Seeking Alpha
Every once in a while we like to go out on a limb and make an unlikely prediction that just might come true. Like a visit to the casino, we know the odds are against us but sometimes we choose to play anyway.

So here goes:

Warren Buffett will buy a large stake in Realogy (H).

Don’t bother looking up the “H” ticker for a quote—the stock is not trading yet. Realogy is the real estate division of Cendant Corp (CD) which is scheduled to be spun off next month.

Realogy has four main businesses. It operates full service real estate brokerages, brokerage franchises, a relocation service, and a settlement company that provides title, closing, and escrow services. The brokerage and the franchise businesses together earned 89% of Realogy’s revenue in 2005 and 85% of its EBITDA. The “H” ticker symbol stands for “house” or “home.”

Why do we think Buffett might buy a stake in Realogy? For starters we know that Buffett likes the real estate brokerage business. He owns HomeServices of America which is a subsidiary of Berkshire-controlled MidAmerican Energy.

The Oracle of Omaha has also shared his affinity for the brokerage business and expressed his desire to grow his holdings in the sector. Consider this quote from Berkshire Hathaway’s 2005 annual report:

MidAmerican owns the second largest real estate brokerage firm in the U.S. And it’s a gem. The parent company’s name is HomeServices of America, but our 19,200 agents operate through 18 locally-branded firms. Aided by three small acquisitions, we participated in $64 billion of transactions last year, up 6.5% from 2004. Currently, the white-hot market in residential real estate of recent years is cooling down, and that should lead to additional acquisition possibilities for us.
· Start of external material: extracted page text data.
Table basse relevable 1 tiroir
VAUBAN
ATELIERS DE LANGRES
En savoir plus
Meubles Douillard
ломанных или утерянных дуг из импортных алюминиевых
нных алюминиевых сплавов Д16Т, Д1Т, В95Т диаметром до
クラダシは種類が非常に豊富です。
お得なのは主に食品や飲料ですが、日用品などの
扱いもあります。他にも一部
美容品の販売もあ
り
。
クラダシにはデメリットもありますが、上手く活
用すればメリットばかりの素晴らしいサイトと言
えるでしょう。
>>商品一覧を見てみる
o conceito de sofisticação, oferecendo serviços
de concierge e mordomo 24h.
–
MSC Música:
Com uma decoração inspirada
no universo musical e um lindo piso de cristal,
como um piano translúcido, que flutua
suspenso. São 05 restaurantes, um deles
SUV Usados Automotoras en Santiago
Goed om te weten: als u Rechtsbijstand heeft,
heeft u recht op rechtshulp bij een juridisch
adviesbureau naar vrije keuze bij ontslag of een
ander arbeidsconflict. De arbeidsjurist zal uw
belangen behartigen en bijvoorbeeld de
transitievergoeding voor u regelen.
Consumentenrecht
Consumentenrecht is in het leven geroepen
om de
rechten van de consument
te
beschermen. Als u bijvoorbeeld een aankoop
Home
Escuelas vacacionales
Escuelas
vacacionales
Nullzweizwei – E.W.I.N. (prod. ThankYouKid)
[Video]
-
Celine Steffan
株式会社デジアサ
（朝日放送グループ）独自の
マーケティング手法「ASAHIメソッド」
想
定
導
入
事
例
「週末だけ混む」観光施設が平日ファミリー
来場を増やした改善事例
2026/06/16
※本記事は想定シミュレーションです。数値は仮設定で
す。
If HomeServices of America is the second largest brokerage in the country, want to guess who’s number one? (Hint.) If you guessed Realogy, you guessed correctly. With 2005 revenue of $7.1 billion and EBITDA of $1.2 billion, not only is Realogy the biggest in the business, but it’s far and away the biggest. Management estimates that it is three times as large as its nearest competitor and has a 25% market share. Realogy got a cut of one in every four domestic homes sold through a brokerage in 2005. Company brands include Coldwell Banker, Century 21, ERA, and Sotheby’s International Realty.

We know Buffett’s sitting on some $40 billion of cash, trying to find a place to put it. With a pot that size, he’s mighty interested in large acquisitions. In a few weeks the number one brokerage business in the world will be available for purchase—whereas previously it wasn’t for sale and was tied up in Cendant Corp’s collection of businesses. It makes sense for Buffett to want to own it.

Our whole prediction only works if Realogy trades at a low price post spin off. There’s no way for us to know if that will happen, and if shares are pricey, Buffett will undoubtedly stay on the sidelines. Based on Cendant’s current valuation however, we wouldn’t be surprised if Realogy spent some time in the bargain bin. That’s why we are predicting Buffett’s interest in the company. And if the housing market gets ugly and Realogy takes a beating, maybe he’ll buy the whole thing.

We remind you again that we’re going out on a limb here and the odds are against us calling this correctly. We’d also advise you not to buy a company based only on speculation of what Buffett will do. Do your research and if the company offers a risk/reward profile that works for you, then consider making an investment.